▶ 資料の設問:
1. 門脈シャントの症例紹介について、次の問いに答えてください。
(a) 診断が遅いケースでは、何歳を超えてから診断されることがあると書かれていますか。
(b) 来院した症例は何か月齢でしたか。
(c) 腹部超音波検査では、どこからどこへの血液の流入が確認されましたか。
2. 門脈シャントの症例紹介を、最後の文の後から書き進めてください。

===== 抜粋本文 =====

若齢のペットに認められる門脈シャントは、異常血管ができる位置によっていくつかのパターンがある先天異常の疾患です。シャント血管の太さや位置によって、症状の程度や出る時期は異なります。中には10歳を超えてから診断されるケースもあります。
肝臓で退社されるべきアンモニアなどが血中に多く残存することにより、肝性脳症などの神経症状を出すこともあるため、症状が認められる場合には適切に診断・治療を進める必要がある。
実績詳細
脾静脈ー門脈シャント
種類 | ミックス |
---|---|
年齢 | 0 |
診療科目 | 軟部外科・整形外科 内科 消化器科 |
症状 | 吐く、下痢をする |
症状の概要
検査結果
症例は3か月齢で、おうちに来て数日後から体調不良を理由に来院。
生活の変化が原因かと当初考えられたが、生活環境を改善したり、対症療法を行っても改善しないため検査を実施した。
1、腹部超音波検査
超音波検査において生まれつきの体の構造の異常である血管を確認(シャント血管)
脾静脈から門脈への血液の流入を確認した。

===== 抽出資料 =====

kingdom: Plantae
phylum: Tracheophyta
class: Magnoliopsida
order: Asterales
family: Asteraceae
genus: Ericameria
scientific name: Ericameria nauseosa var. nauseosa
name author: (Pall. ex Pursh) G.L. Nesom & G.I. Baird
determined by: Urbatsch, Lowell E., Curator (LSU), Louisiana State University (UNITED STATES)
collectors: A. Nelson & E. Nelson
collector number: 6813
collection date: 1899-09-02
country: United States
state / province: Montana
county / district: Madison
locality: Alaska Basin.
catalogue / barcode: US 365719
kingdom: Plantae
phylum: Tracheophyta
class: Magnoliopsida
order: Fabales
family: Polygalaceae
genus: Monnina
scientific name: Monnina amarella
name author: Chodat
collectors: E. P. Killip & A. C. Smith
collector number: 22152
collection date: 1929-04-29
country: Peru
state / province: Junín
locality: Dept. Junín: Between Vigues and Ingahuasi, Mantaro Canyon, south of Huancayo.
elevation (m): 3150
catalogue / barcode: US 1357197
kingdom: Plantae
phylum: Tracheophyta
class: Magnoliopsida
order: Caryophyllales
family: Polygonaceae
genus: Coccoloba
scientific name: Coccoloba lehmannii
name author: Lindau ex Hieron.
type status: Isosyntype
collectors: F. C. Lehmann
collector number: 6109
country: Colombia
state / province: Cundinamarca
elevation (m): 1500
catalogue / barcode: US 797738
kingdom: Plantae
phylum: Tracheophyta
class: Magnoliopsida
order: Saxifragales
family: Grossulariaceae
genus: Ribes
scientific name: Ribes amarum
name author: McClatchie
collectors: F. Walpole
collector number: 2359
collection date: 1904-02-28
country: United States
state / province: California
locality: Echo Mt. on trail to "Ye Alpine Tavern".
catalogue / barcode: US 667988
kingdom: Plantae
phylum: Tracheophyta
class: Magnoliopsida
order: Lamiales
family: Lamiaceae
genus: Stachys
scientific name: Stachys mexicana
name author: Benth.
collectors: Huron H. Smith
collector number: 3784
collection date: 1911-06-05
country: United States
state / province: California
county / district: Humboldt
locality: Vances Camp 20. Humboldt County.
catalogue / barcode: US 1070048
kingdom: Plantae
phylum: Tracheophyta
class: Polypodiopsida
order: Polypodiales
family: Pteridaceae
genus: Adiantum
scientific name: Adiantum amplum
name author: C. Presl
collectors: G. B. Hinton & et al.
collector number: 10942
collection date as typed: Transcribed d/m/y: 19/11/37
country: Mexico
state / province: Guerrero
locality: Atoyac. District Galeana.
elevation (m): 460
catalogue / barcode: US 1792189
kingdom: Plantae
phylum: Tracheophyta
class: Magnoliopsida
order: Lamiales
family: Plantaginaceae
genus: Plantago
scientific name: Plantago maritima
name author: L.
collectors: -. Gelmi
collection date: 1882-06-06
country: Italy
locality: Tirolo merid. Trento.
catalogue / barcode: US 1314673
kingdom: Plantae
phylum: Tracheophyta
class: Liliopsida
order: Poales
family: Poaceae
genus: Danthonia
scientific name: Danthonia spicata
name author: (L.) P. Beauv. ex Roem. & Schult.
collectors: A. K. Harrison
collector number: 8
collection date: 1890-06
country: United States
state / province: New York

=====

▶ 活動の解答:
1.
(a) 10歳
(b) 3か月齢
(c) 脾静脈から門脈への流入

2.
2、血液検査
1の超音波検査を受けて、全体的に臓器を観察するスクリーニング検査と共に、門脈シャントの診断に重要なアンモニアや総胆汁酸の測定を行ったところ、顕著な高値が得られた。
3、腹部レントゲン検査
レントゲン検査では正常よりも小さい肝臓と、門脈シャントに特徴的なやや腫大した腎臓が確認された。
診断:脾静脈ー門脈シャント
治療方法
当疾患の根治療法は外科手術によるシャント血管の閉鎖が重要となるが、シャント血管が太かったことと若齢であるため、内科療法で経過観察を行い、時期を見て外科手術を行うことになった。
治療・術後経過
ご家族と相談し、二次診療施設での手術を行うこととなった。
術後は良好に回復し、現在健康的な生活を送ることができている。